From the nights of disappointments, I decided to check out Golden King for vietnamese for lunch. Located in chinatown, the line for Golden star was out the door and I decided to just grab a table at Golden King. I must say, this satisfied my pho craving. The soup was well balanced and not overly sweet or salty at all. The beef were of decently quality and they were not stingy on accompanied herbs. The piping hot broth was full of flavor that I missed out on and rivals probably my once favourite pho and bun store Pagalac. (I actually know the old owner of Pagalac and the new one that opened is not from the same chef or same management).

Remembering Melanie's recommendation on Zen Peninsula, I decided to give it a try. Though I cannot try it for dim sum, I decided to give the taste test during dinner time. We orderes many of the specialty seafood that we tried at Kois Palace so that I can give a good subjective opinion. Results? I think Kois wins hands down. The suckling pig was a definite clear winner for Kois as the thin slices of pig was displayed in front of us. Small slabs of suckling pig with very little fat. I didn't enjoy this dish at all. I then tried the crab meat over pea shoots (they did not have the exact same match). This dish again was a disappointment. The crab didn't taste as fresh and sweet as the one from Kois, and the sauce over the peashoots was more or less made up of very thick starch. I wasn't too thrilled with the dish. The steamed fish and shrimp however was very good. Sweet HK shrimps and fresh big mouth bass. Both seafood picks were excellent choice and it is difficult to compare steamed seafood amongst restaurants.

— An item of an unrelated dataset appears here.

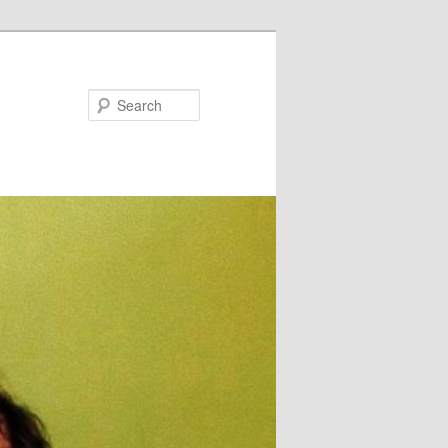
Search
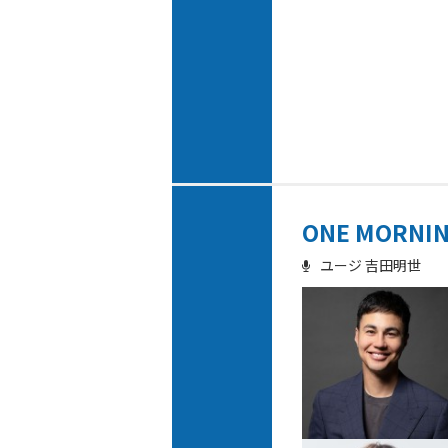
ONE MORNI
ユージ 吉田明世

Finally, with all the recent talk about Lee Hou on Clement, I decided to sit in and try what the hounds in SF think is such a good deal. My overall impression is actually pretty bad. I didn't think it was anything special or even cheap at all. However, what I learned was that one of my friend at the dinner knows the owner of the restaurant and she was schilling for the restaurant that the chefs are more on the A game over the weekend vs the weekdays. I guess I should try it on a weekend... Regardless, the meal at Lee Hou would probably rank lower tha mediocre cantonese restaurant on the weekday. We tried the giant crab special which was 3lbs for 12 dollars. Ginger and scallion stlye. I think the sauce was too thick and the consistency of the sauce was too starchy. Next, we had the lotus leaf wrapped squab (steamed). The squab quality was very poor and there was absolutely no meat to be had in any of the pieces they chopped up. Next, we had the geoduck two ways. Not the best quality of geoduck served. It wasn't as sweet as I liked it to be. Finally, we had the garlic peashoots which was decent but nothing to rave about. The total bill was in no way cheap. 17 dollar per person. Maybe I am just missing something but I just don't get what all the fuzz this place recently produced.

Hopefully I can squeeze two to three more meals in before I leave. I will definitely report back on more food finds!